* [Records from a data source]
....................

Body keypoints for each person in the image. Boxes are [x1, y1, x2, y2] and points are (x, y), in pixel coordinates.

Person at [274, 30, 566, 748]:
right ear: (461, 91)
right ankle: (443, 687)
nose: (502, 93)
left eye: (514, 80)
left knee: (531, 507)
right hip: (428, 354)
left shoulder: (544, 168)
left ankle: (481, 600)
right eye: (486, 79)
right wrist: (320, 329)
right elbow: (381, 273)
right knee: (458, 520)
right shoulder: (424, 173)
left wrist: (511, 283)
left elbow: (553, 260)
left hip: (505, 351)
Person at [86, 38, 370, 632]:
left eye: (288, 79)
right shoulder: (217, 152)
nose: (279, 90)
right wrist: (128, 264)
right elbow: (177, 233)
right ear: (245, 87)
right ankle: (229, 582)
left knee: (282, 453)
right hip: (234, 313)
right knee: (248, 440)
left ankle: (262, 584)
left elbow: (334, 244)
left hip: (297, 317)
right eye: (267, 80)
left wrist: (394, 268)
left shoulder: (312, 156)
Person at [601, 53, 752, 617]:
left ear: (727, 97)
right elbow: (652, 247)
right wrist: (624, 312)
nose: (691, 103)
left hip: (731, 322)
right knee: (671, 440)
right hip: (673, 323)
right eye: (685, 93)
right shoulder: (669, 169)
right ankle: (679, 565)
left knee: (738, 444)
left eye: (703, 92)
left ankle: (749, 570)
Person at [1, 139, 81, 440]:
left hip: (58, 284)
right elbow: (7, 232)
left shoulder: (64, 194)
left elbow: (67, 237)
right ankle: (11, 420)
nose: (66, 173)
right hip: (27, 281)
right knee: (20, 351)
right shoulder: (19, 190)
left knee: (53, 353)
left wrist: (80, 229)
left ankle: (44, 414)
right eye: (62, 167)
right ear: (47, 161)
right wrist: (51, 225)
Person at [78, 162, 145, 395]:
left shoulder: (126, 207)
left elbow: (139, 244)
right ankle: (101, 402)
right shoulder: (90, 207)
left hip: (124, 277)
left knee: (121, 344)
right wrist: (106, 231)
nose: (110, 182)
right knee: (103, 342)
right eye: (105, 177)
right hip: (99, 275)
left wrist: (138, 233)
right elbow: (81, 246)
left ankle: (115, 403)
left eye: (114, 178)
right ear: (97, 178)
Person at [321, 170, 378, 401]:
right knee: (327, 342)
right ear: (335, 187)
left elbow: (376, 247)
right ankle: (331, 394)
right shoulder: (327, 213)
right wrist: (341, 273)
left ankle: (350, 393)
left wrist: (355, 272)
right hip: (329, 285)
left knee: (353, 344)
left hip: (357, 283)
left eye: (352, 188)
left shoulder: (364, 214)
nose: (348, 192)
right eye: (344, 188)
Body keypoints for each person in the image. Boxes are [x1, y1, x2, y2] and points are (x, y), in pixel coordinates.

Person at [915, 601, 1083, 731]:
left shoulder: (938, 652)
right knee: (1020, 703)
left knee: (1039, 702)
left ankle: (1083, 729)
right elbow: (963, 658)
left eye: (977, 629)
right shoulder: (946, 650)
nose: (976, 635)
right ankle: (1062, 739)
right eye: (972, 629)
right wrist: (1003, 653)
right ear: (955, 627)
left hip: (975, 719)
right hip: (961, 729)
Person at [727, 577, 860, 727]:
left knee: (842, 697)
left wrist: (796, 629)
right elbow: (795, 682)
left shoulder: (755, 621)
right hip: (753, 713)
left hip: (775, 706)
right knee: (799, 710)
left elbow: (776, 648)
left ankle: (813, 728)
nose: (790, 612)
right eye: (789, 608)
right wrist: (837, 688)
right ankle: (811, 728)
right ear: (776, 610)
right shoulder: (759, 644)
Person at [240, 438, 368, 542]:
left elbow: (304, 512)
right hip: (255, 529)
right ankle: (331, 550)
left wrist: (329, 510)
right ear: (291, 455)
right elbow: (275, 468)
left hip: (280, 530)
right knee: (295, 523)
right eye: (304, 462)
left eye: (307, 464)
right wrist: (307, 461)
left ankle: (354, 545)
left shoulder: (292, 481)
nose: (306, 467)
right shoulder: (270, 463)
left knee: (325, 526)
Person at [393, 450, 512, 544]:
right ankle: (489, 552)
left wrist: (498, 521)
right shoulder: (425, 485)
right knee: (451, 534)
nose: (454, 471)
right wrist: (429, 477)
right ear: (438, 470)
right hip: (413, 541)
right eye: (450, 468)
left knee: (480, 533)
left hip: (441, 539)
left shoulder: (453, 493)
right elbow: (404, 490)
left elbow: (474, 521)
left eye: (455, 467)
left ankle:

....................

* [What you need to do]
Your answer must be the lines above from the one containing "left elbow: (376, 247)" to the one containing "right eye: (344, 188)", both included, restated word for word.

* [Solution to the exercise]
left elbow: (376, 247)
right ankle: (331, 394)
right shoulder: (327, 213)
right wrist: (341, 273)
left ankle: (350, 393)
left wrist: (355, 272)
right hip: (329, 285)
left knee: (353, 344)
left hip: (357, 283)
left eye: (352, 188)
left shoulder: (364, 214)
nose: (348, 192)
right eye: (344, 188)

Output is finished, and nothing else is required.